How can I get precisely a certain cubic cm by changing the following factors? By a calculation of the size of the cubic $\text {cm}$ which its sizes are:  $3.8330 \times  3.8330 \times 5.17455$, I got a volume of $76.02 cm^3$. How can I get precisely "$76.04$" $\text {cm}^3$, by changing the first two mentioned factors (i.e. $3.8330 \times  3.8330 \times 5.17455$) equally? 
N.b.

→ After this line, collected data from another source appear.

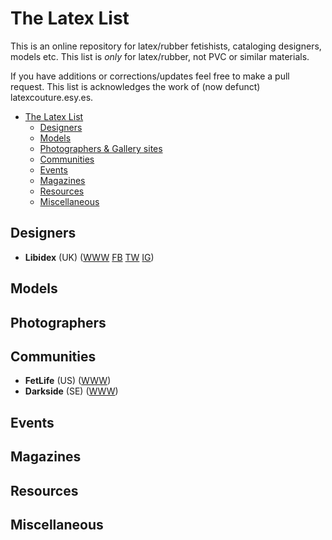 # The Latex List
This is an online repository for latex/rubber fetishists, cataloging designers, models etc. This list is *only* for latex/rubber, not PVC or similar materials. 

If you have additions or corrections/updates feel free to make a pull request. This list is acknowledges the work of (now defunct) latexcouture.esy.es.

- [The Latex List](#the-latex-list)
  * [Designers](#designers)
  * [Models](#models)
  * [Photographers & Gallery sites](#photographers)
  * [Communities](#communities)
  * [Events](#events)
  * [Magazines](#magazines)
  * [Resources](#resources)
  * [Miscellaneous](#miscellaneous)

## Designers
- **Libidex** (UK) ([WWW](http://www.libidex.com) [FB](https://www.facebook.com/libidex/) [TW](https://twitter.com/LibidexLtd) [IG](https://www.instagram.com/libidex/))

## Models

## Photographers

## Communities
- **FetLife** (US) ([WWW](http://fetlife.com))
- **Darkside** (SE) ([WWW](http://darkside.se))

## Events

## Magazines

## Resources

## Miscellaneous
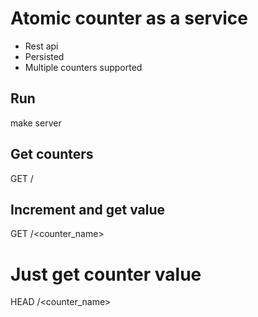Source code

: # Atomic counter as a service
* Rest api
* Persisted
* Multiple counters supported


## Run
make server

## Get counters
GET /

## Increment and get value
GET /<counter_name>

# Just get counter value
HEAD /<counter_name>
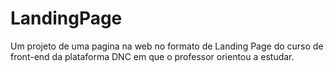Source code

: # LandingPage
Um projeto de uma pagina na web no formato de Landing Page  do curso de front-end da plataforma DNC em que o professor orientou a estudar.
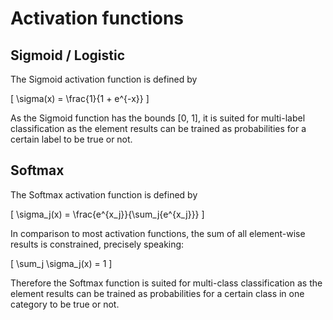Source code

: # Activation functions

## Sigmoid / Logistic

The Sigmoid activation function is defined by

\[
  \sigma(x) = \frac{1}{1 + e^{-x}}
\]

As the Sigmoid function has the bounds [0, 1], it is suited for multi-label classification as the element results can be trained as probabilities for a certain label to be true or not.

## Softmax

The Softmax activation function is defined by

\[
  \sigma_j(x) = \frac{e^{x_j}}{\sum_j{e^{x_j}}}
\]

In comparison to most activation functions, the sum of all element-wise results is constrained, precisely speaking:

\[
  \sum_j \sigma_j(x) = 1
\]

Therefore the Softmax function is suited for multi-class classification as the element results can be trained as probabilities for a certain class in one category to be true or not.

I tried many ways and I couldn't find it, always I got more or less but not precisely.
 A: You have $3.833 \times 3.833 \times5.174=76.02 .$
You can change it by multiplying both sides by $\displaystyle \frac{76.04}{76.02}$.
We then have $3.833 \times 3.833 \times5.174 \times \displaystyle \frac{76.04}{76.02}=76.02 \times \displaystyle \frac{76.04}{76.02}$.
This comes out to $3.833 \times 3.833 \times5.17564=76.04 $
A: Actually $3.833 \cdot 3.833 \cdot 5.174 = 76.0158$ so the added volume will be $.0242$
One way is to think of it as adding a sheet $3.833 \cdot 3.833$ with a volume of $0.0242\ \text{cm}^3$. How thick does it have to be to equal that volume?
Hence, $\frac{0.0242}{3.833^2} = .00165$
So the dimensions will be $3.833 \cdot 3.833 \cdot (5.174 + .00165)$
$3.833 \cdot 3.833 \cdot 5.17565 = 76.040$
A: To avoid getting caught-up in specific numbers ...

Suppose you have
$$a\cdot b \cdot c = d$$
but you want $d$ to become $e$. You can make this happen by multiplying both sides by $e/d$:
$$\left(a\cdot b \cdot c \right)\cdot \frac{e}{d} = d\cdot\frac{e}{d} = e$$
Now, you can use the left-hand side's factor of $e/d$ to make adjustments to $a$, $b$, and/or $c$. If you just wanted to adjust one factor, you could write, say,

$$\left( a\cdot \frac{e}{d}\right)\cdot b\cdot c \;=\; e \tag{1}$$

If you wanted to adjust two factors proportionally (as is specifically requested in the question), you can "split" $e/d$ equally across the factors using a square root:

$$\frac{e}{d} = \sqrt{\frac{e}{d}}\cdot\sqrt{\frac{e}{d}} \qquad\to\qquad\left(a\cdot \sqrt{\frac{e}{d}}\right)\cdot\left(b\cdot \sqrt{\frac{e}{d}}\right)\cdot c \;=\; e \tag{2}$$

Finally, if you later decide you actually want to adjust your entire box proportionally, you can use cube roots:

$$\left(a\cdot\sqrt[3]\frac{e}{d}\right)\cdot\left(b\cdot\sqrt[3]\frac{e}{d}\right)\cdot \left(c\cdot\sqrt[3]\frac{e}{d}\right) \;=\; e \tag{3}$$ 

Naturally, the same type of thing works with any number of overall factors and desired adjustments, using higher-level roots as needed.